A conservative government watchdog group has filed ethics complaints against Fulton County District Attorney Fani Willis and her former lover Nathan Wade based on their testimony regarding allegations of an improper relationship.
The complaints allege Wade lied under oath about his relationship with Willis in divorce proceedings, while Willis admitted to keeping campaign funds for personal use, including reimbursing Wade for travel, in violation of Georgia campaign finance law.
Specifically, the complaints argue Wade clearly knew he had a sexual relationship with Willis while still married, and lied about it in interrogatories, demonstrating a lack of understanding that renders him unfit to practice law.
The American Accountability Foundation (AAF) wrote, “To ensure that the citizens of Fulton County and the State of Georgia understand that the Bar will not countenance any violation of its ethics by those charged with upholding it, we urge you to revoke Ms.
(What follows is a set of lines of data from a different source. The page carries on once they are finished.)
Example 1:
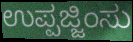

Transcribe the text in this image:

ಉಪ್ಪಜ್ಜಿಂಸು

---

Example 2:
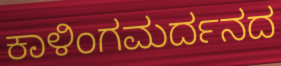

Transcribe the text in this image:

ಕಾಳಿಂಗಮರ್ದನದ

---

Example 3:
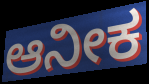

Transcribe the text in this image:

ಆನೀಕ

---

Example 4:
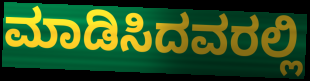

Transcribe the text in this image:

ಮಾಡಿಸಿದವರಲ್ಲಿ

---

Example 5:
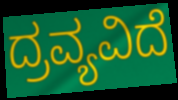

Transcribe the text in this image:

ದ್ರವ್ಯವಿದೆ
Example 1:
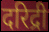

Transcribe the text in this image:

दरिद्री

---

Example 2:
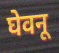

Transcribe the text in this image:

घेवनू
Willis’ license to practice law and permanently bar her from practicing law.”
Willis testified, “Cash is fungible. I’ve had cash for years in my house. So for me to tell you the source of where it comes from … when you go to Publix and you buy something and you get fifty dollars and you throw it in there. It’s been my whole life. When I took out a large amount of money during my first campaign, I kept some of the cash of that.”
AAF claimed that this was “the admission of a clear violation of Georgia Campaign Finance law.”
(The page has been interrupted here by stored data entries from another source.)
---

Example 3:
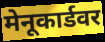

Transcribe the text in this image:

मेनूकार्डवर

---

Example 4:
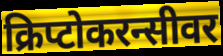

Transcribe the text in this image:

क्रिप्टोकरन्सीवर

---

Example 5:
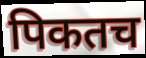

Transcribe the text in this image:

पिकतच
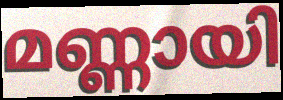
മണ്ണായി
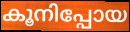
കൂനിപ്പോയ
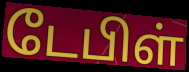
டேபிள்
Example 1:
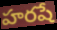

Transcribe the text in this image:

హరషే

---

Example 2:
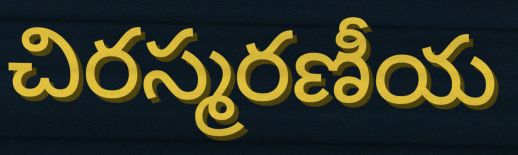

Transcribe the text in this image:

చిరస్మరణీయ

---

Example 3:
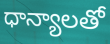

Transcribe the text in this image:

ధాన్యాలతో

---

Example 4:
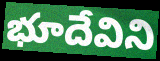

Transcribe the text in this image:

భూదేవిని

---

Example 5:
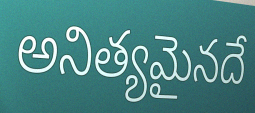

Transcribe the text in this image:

అనిత్యమైనదే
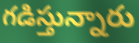
గడిస్తున్నారు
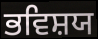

AAF referenced the section stating, “Nothing in this Code section shall permit or authorize a candidate to utilize campaign funds for the purpose of making gifts, loans, or investments directly to: (A) The candidate…”
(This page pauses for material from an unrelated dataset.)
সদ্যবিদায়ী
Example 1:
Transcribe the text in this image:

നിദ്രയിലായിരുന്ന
“The statute is unambiguous – and the facts are not in dispute – as Ms. Willis described in her testimony, she placed the money that was intended for her campaign into a “fungible” slush fund with other moneys that she would use for various other purposes, including reimbursing her boyfriend for leisure travel,” wrote the complainants.
AAF added, “It is unreasonable to believe that a barred attorney running for public office would not have been aware that the strict reporting guidelines of Georgia campaign finance law existed to protect the public’s right to oversee elections and that she had an obligation to scrupulously abide by them.”
“First it is simply not credible that Mr. Wade did not know that he had sexual relations with Ms. Willis when he replied to the interrogatories above in his divorce case. Put simply, it is clear Mr. Wade knew that he had had sex with Ms. Willis, and he knew that at the time he was still married, and he simply lied in the interrogatories,” their filing continued.
AAF’s legal team wrote, “Whether he was married was not a complicated question. In fact, he was the plaintiff in a divorce case, a case that cannot proceed without the parties being married. As an officer of the court, this is simply unacceptable. It is challenging to think of a more clear-cut example of ‘dishonesty, fraud, deceit or misrepresentation.’”
For Willis, keeping cash from her campaign for non-campaign uses denied oversight of her finances.
The group is requesting the state bar open disciplinary proceedings and revoke their law licenses, saying violations of ethics rules by those upholding the law cannot be tolerated.